Our findings support the potential utility of a machine learning-based model integrating clinical-demographic variables with plasma proteins to identify individuals at high risk for PD within the general population. Although these predictors have been validated by PPMI, additional validation in a more diverse population reflective of the general community is essential.
在诊断前数年识别出患有帕金森病(PD)风险较高的个体对于开发预防或延缓神经退行性变的治疗方法至关重要。本研究旨在开发一种结合血浆蛋白和易于获得的临床-人口统计学变量的 PD 风险预测模型。
我们使用来自英国生物库(UKB)的数据进行了一项纵向研究,该研究在英国各地招募了参与者,以确定 PD 发病的预测因子。
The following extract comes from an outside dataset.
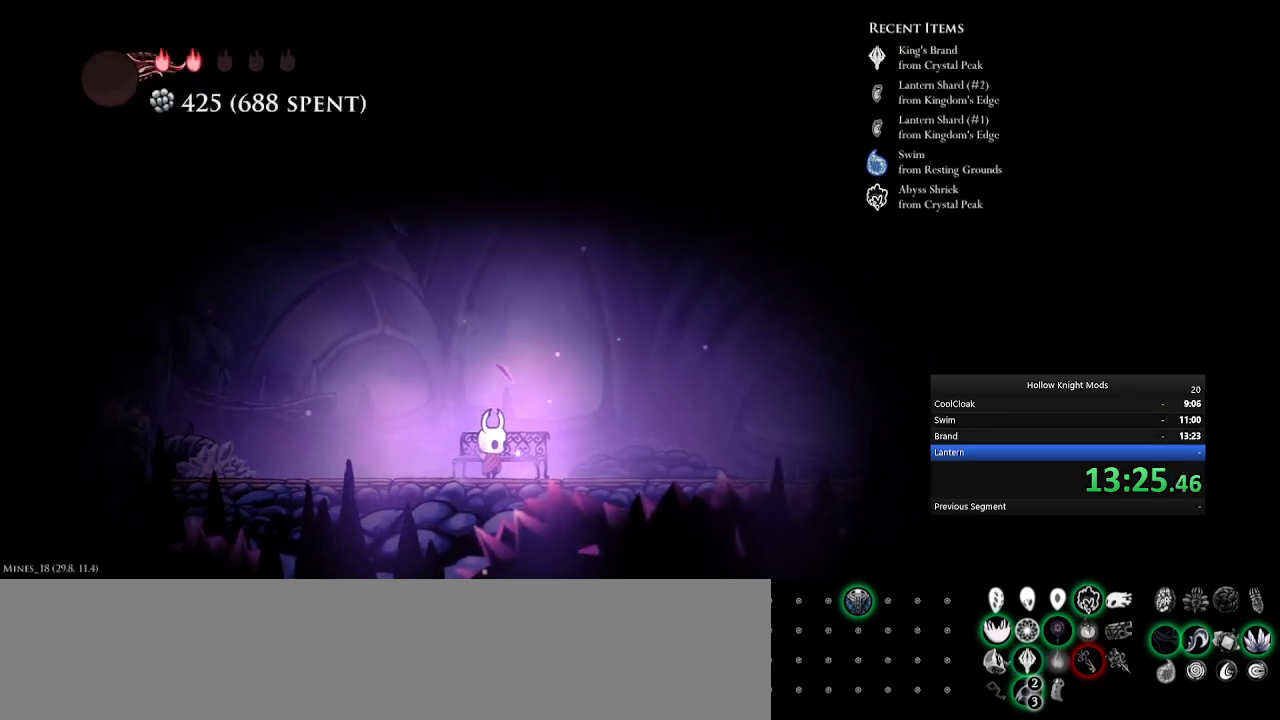
{"keys": [], "events": []}
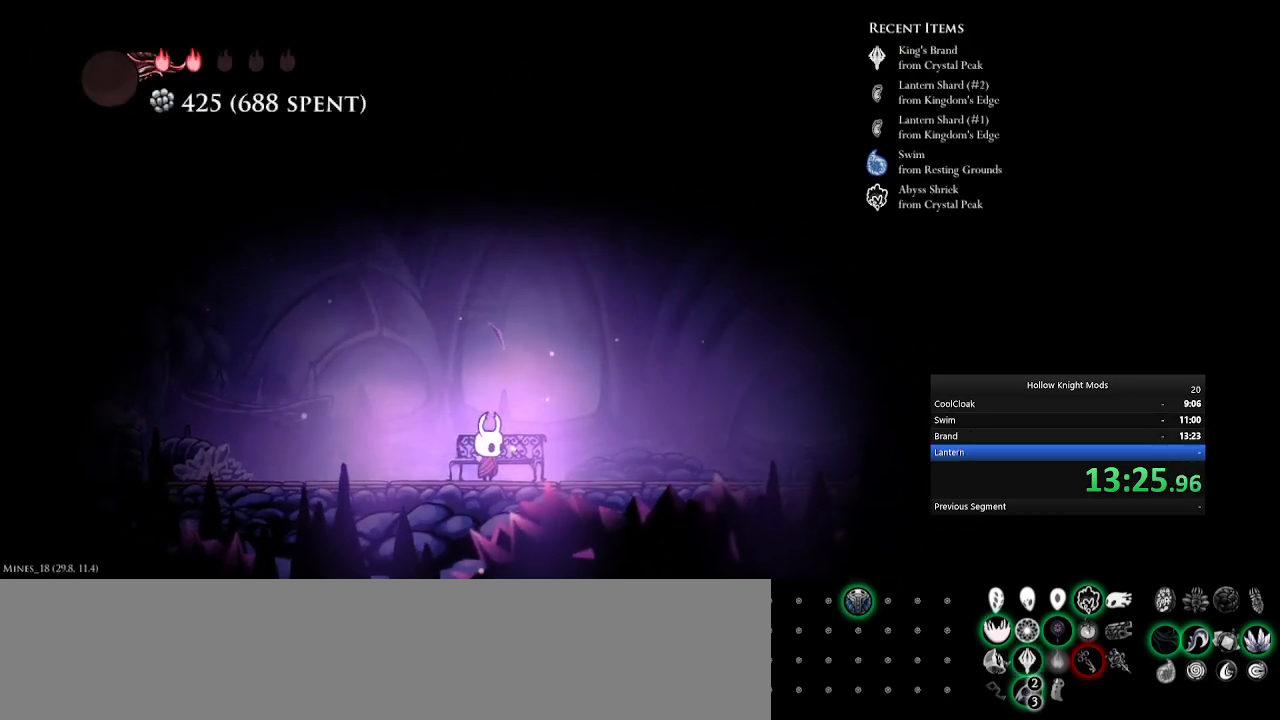
{"keys": [], "events": []}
纳入基线时具有血浆蛋白且无 PD 的参与者。通过机器学习,我们从 1463 种血浆蛋白和 93 种临床-人口统计学变量中筛选出预测因子。然后,我们使用帕金森氏病进展标志物倡议(PPMI)队列对这些预测因子进行了外部验证。为了进一步研究预测因子的时间趋势,我们在 UKB 中进行了嵌套病例对照研究。
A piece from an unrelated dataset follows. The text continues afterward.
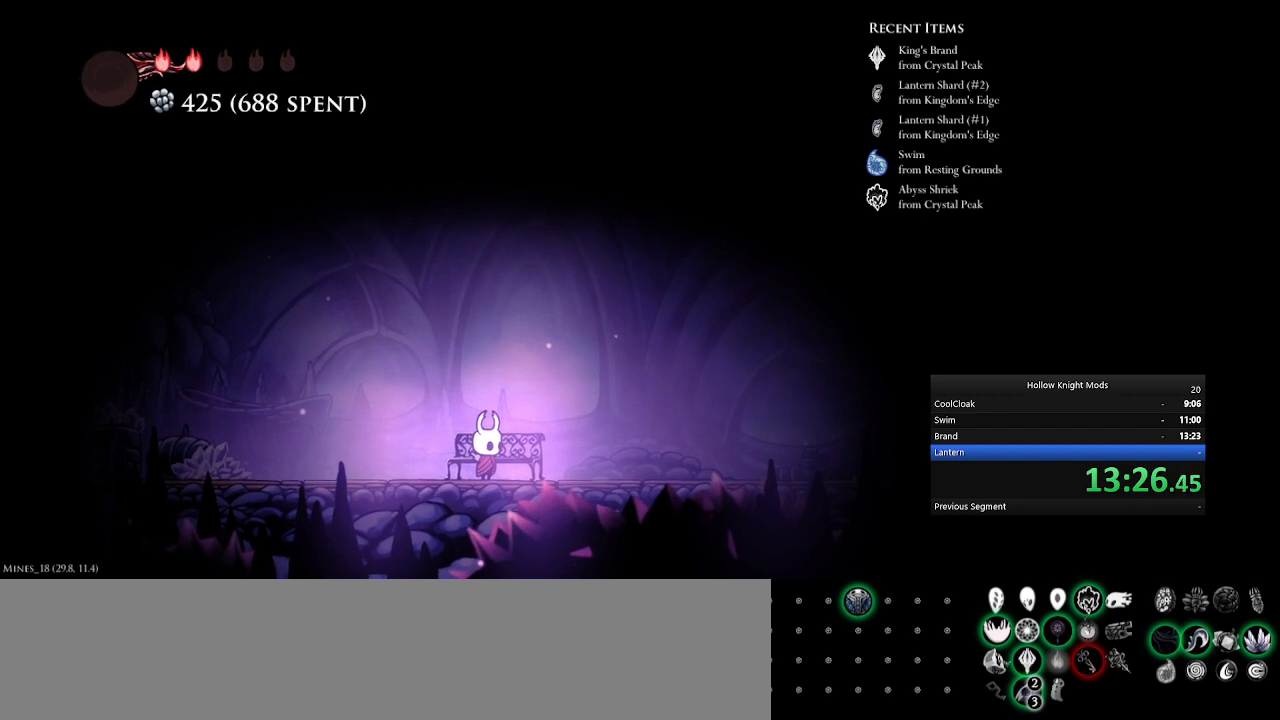
{"keys": [], "events": []}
共纳入 52503 名无 PD 的参与者(中位年龄 58 岁,54%为女性)。在中位随访时间 14.0 年期间,有 751 人被诊断为 PD(中位年龄 65 岁,37%为女性)。使用正向选择方法,我们选择了一组 22 种血浆蛋白以进行最佳预测。使用基于集成树的 Light Gradient Boosting Machine(LightGBM)算法,模型的接收者操作特征曲线下面积(AUC)为 0.800(95%CI 0.785-0.815)。整合血浆蛋白和临床-人口统计学变量的 LightGBM 预测模型显示出更高的预测准确性,AUC 为 0.832(95%CI 0.815-0.849)。确定的关键预测因子包括年龄、受教育年限、创伤性脑损伤史和血清肌酐。纳入 11 种血浆蛋白(神经丝轻链、整合素亚单位αV、造血 PGD 合酶、组氨酸 N-甲基转移酶、微管聚合促进蛋白家族成员 3、外胚层发育不良 A2 受体、Latxin、白细胞介素-13 受体亚基α-1、BAG 家族分子伴侣调节剂 3、色氨酰-tRNA 合成酶和分泌颗粒蛋白-2)提高了模型的预测准确性。在 PPMI 队列中的外部验证证实了该模型的可靠性,AUC 为 0.810(95%CI 0.740-0.873)。值得注意的是,这些预测因子的变化在 PD 诊断前几年即可检测到。
我们的研究结果支持使用基于机器学习的模型整合临床-人口统计学变量与血浆蛋白来识别普通人群中 PD 风险较高的个体的潜力。尽管这些预测因子已经通过 PPMI 验证,但在更能反映普通社区的多样性人群中进行额外验证是必不可少的。